JH: Your lyrics seem very personal too, especially on "I Would." What's your songwriting process like? Is it sometimes a challenge to get so intimate?
SO: Absolutely, candid vulnerability... it's my shtick! "I Would" is embarrassingly intimate for me, it makes it hard to sing it live sometimes. When I was writing it, I was thinking "man, this is like going to the shops without your pants on!" As an artist, I feel like it's an important part of the job though, and every job has its difficult parts.
JH: I noticed on your Facebook page that you said you wanted the songs on In a Mood to be "less about the stories we tell ourselves when in love and more about the moods that can come creeping over a relationship." Would you care to delve a little more into that?
SO: Well, I wanted to capture the feeling, the moment as opposed to the story. You know how a great movie leaves you with this mood? It kind of permeates your life for a little bit after it ends, like a feelings hang over. I think we all experience these moods in interpersonal relationships. Someone might do or say something that subtly effects the way you see them and can hang on for ages. I wanted to try and get that into this record.
JH: You say on "It Goes On," that you "like to overanalyze." Is that true, and if so do you think it helps you as a writer? That mentality comes through a lot in your lyrics, there are a lot of great observations on relationships that most people probably wouldn't think of.
SO: It's absolutely true, I'm over analyzing this question right now! I can revel in the 'what if's' for ages - like a pig in mud! If analysis is key to the creation of knowledge, over analysis is an occasional bi-product. I think it's also a bi-product of insight and empathy, two real weapons in writing. For the thrill I get from knowledge and from writing, I'm happy to manage the bi-product.
JH: I also read that growing up in Perth helped shape your sound. What do you mean by that? Are there any other locations that shaped who you are as an artist?
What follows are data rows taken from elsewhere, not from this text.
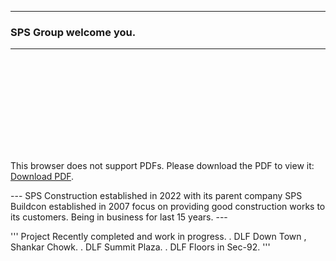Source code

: 
---
### SPS Group welcome you. 
---



<object data="https://spsgroup4u.github.io/SPS_Construction Profile.pdf" type="application/pdf" width="700px" height="700px">
    <embed src="https://spsgroup4u.github.io/SPS_Construction Profile.pdf">
        <p>This browser does not support PDFs. Please download the PDF to view it: <a href="https://spsgroup4u.github.io/SPS_Construction Profile.pdf">Download PDF</a>.</p>
    </embed>
</object>
---
SPS Construction established in 2022 with its parent company SPS 
Buildcon established in 2007 focus on providing good construction works 
to its customers. Being in business for last 15 years.
---

'''
Project Recently completed and work in progress.
. DLF Down Town , Shankar Chowk.
. DLF Summit Plaza.
. DLF Floors in Sec-92.
'''
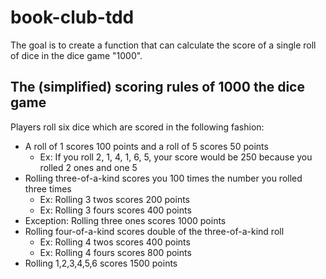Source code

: # book-club-tdd

The goal is to create a function that can calculate the score of a single roll of dice in the dice game "1000".

## The (simplified) scoring rules of 1000 the dice game

Players roll six dice which are scored in the following fashion:

- A roll of 1 scores 100 points and a roll of 5 scores 50 points
  - Ex: If you roll  2, 1, 4, 1, 6, 5, your score would be 250 because you rolled 2 ones and one 5
- Rolling three-of-a-kind scores you 100 times the number you rolled three times 
  - Ex: Rolling 3 twos scores 200 points
  - Ex: Rolling 3 fours scores 400 points
- Exception: Rolling three ones scores 1000 points
- Rolling four-of-a-kind scores double of the three-of-a-kind roll
  - Ex: Rolling 4 twos scores 400 points
  - Ex: Rolling 4 fours scores 800 points
- Rolling 1,2,3,4,5,6 scores 1500 points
SO: No place has shaped me more than Western Australia. I was involved in a little doco years ago that set to unpack 'the Perth sound'. It was called "Something in The Water". Although I don't agree with the title, I think artists benefit from parameters - myself included. Perth's isolation and its insular music industry mean songwriters have to be bold. It has its own frequency too. An undertone. It's a place David Lynch or Raymond Carver would love. I forever see beauty in ugliness and ugliness in beauty because of it.